> [PERINTAH]: Lanjutkan tulisan soal cerita-cerita seram di sekitar Jogja, mulai setelah kalimat terakhirnya.

> [BAGIAN DOKUMEN]:
__________________________________________________

Asal-usul Mbak Rohana sendiri kurang jelas, tetapi cerita hantu ini sudah menjadi urban legend. Kamu yang mahasiswa UGM khususnya jurusan Perikanan dan Kedokteran Hewan, apakah pernah mendengar soal dia?
4. Jalan dari Pantai Wonosari ke Jogja
Banyak desas-desus bahwa jika kita masih nekad naik motor sendirian malam hari dari Pantai Wonosari, akan ada sesosok makhluk yang iseng membonceng motor kita. Fase pertama, motormu tiba-tiba akan terasa berat — padahal tidak ada apa-apa ketika kamu melihat dari kaca spion. Kemudian akan ada bebauan khas seperti semerbak kemenyan. Di fase terakhir, akan ada seseorang yang berbisik kepadamu: “Saya numpang sampai Jogja ya.”
5. Rumah Kentang Kotabaru
Rumah yang berlokasi di seberang SMA Stella Duce I di daerah Kotabaru ini sekarang sudah menjadi Bank BTN. Dulunya rumah ini sempat kosong lama, dan terkesan wingit karena suasana rumah yang gelap. Tidak ada sumber yang pasti kenapa rumah ini disebut ‘rumah kentang’.
Mitosnya, jika kita lewat rumah ini akan tercium wangi kentang yang merupakan penanda bahwa adanya mahkluk genderuwo di sekitar kita. Lonceng kecil yang ada di pintu pagar rumah itu juga akan berbunyi dengan sendirinya.

__________________________________________________

> [Entri data tersimpan]:
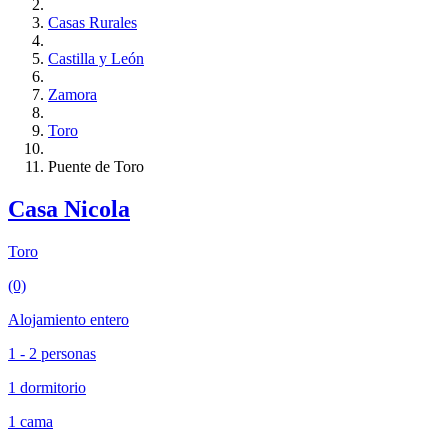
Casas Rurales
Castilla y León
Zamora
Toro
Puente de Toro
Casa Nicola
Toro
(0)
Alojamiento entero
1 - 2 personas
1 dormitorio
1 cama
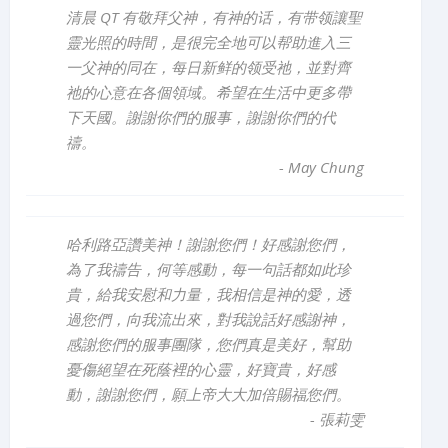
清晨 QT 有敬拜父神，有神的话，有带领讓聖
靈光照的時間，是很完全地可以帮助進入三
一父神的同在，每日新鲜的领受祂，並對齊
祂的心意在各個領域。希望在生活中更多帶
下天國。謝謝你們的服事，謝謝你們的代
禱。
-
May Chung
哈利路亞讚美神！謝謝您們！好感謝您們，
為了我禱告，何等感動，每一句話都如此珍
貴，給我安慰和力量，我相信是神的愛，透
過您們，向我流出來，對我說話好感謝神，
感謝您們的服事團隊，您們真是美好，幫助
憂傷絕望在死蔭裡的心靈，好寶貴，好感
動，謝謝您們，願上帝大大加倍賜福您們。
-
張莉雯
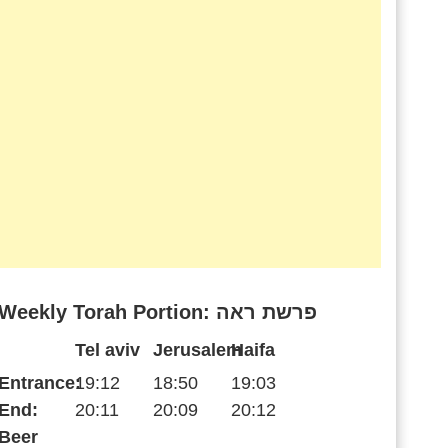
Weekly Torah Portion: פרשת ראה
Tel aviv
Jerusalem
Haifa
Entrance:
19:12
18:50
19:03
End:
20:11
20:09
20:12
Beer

__________________________________________________

> [KOLOM JAWABAN]:
6. Benteng Vredeburg
Benteng Vredeburg dibangun pada tahun 1760 oleh Sri Sultan Hamengku Buwono I. Benteng ini konon dulunya sebagai benteng pertahanan tentara VOC sekaligus tempat tahanan VIP atau bangsawan yang menentang Belanda. Mitos angker yang sering terdengar disini adalah keberadaan Noni Belanda berkaki kuda yang kerap mengganggu para pengunjung, atau bahkan tukang becak yang mangkal di depan benteng. Adanya sekompi pasukan Belanda tanpa kepala yang tiba-tiba masuk ke stand lukisan di Festival Kesenian Yogya (FKY) pada dini hari juga diamini oleh Haryanto, warga Pakualaman yang juga menjaga stand.
Pingin ngerasain sendiri? Monggo mas, mbak, datang saja berkunjung ke benteng ini.
7. Bioskop XXI
Bioskop yang selalu terlihat ramai di Jalan Solo ini ternyata menyimpan kisahnya sendiri. Dulunya bioskop itu merupakan bangunan 2 lantai: Swalayan Hero di lantai 1 dan Bioskop Empire 21 dengan 8 studio di lantai 2. Bangunan di sebelahnya sendiri merupakan bioskop juga, dan bernama Regent.
Pada tahun 1999 swalayan Hero dan bioskop Empire terbakar, namun tidak menimbulkan korban. Beberapa bulan kemudian, bioskop Regent dengan 4 studio yang berada tepat di sebelahnya terbakar habis dan memakan korban kira-kira sebanyak 15 jiwa.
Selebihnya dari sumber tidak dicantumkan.